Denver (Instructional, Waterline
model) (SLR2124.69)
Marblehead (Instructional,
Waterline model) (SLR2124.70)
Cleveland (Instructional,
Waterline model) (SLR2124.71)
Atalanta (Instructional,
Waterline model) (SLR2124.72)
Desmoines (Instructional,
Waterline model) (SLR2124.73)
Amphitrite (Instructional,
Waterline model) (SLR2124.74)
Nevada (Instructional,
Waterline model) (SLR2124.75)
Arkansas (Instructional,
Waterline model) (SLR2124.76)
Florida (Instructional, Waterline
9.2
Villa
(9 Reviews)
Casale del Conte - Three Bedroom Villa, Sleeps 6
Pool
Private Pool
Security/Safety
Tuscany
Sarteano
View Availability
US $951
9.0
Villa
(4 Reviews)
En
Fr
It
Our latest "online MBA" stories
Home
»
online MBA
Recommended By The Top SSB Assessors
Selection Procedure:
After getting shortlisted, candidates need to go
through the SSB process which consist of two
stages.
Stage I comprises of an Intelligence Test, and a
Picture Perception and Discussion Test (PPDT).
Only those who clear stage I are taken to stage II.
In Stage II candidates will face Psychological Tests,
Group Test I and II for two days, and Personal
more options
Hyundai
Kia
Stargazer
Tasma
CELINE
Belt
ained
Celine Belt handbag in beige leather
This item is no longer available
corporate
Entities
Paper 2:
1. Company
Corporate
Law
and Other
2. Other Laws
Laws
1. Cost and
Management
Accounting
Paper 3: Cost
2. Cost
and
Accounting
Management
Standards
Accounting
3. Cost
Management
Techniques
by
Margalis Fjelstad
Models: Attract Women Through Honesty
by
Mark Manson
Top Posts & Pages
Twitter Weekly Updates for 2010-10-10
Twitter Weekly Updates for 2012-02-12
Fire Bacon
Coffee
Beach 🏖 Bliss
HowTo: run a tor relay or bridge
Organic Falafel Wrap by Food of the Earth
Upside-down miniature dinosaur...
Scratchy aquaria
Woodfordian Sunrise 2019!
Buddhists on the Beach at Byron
_ _ _
Task to carry out - When you reach the line that contains "(9 Reviews)", stop; output it and every line before it from the start of the data, exactly as written.

Reply -
Denver (Instructional, Waterline
model) (SLR2124.69)
Marblehead (Instructional,
Waterline model) (SLR2124.70)
Cleveland (Instructional,
Waterline model) (SLR2124.71)
Atalanta (Instructional,
Waterline model) (SLR2124.72)
Desmoines (Instructional,
Waterline model) (SLR2124.73)
Amphitrite (Instructional,
Waterline model) (SLR2124.74)
Nevada (Instructional,
Waterline model) (SLR2124.75)
Arkansas (Instructional,
Waterline model) (SLR2124.76)
Florida (Instructional, Waterline
9.2
Villa
(9 Reviews)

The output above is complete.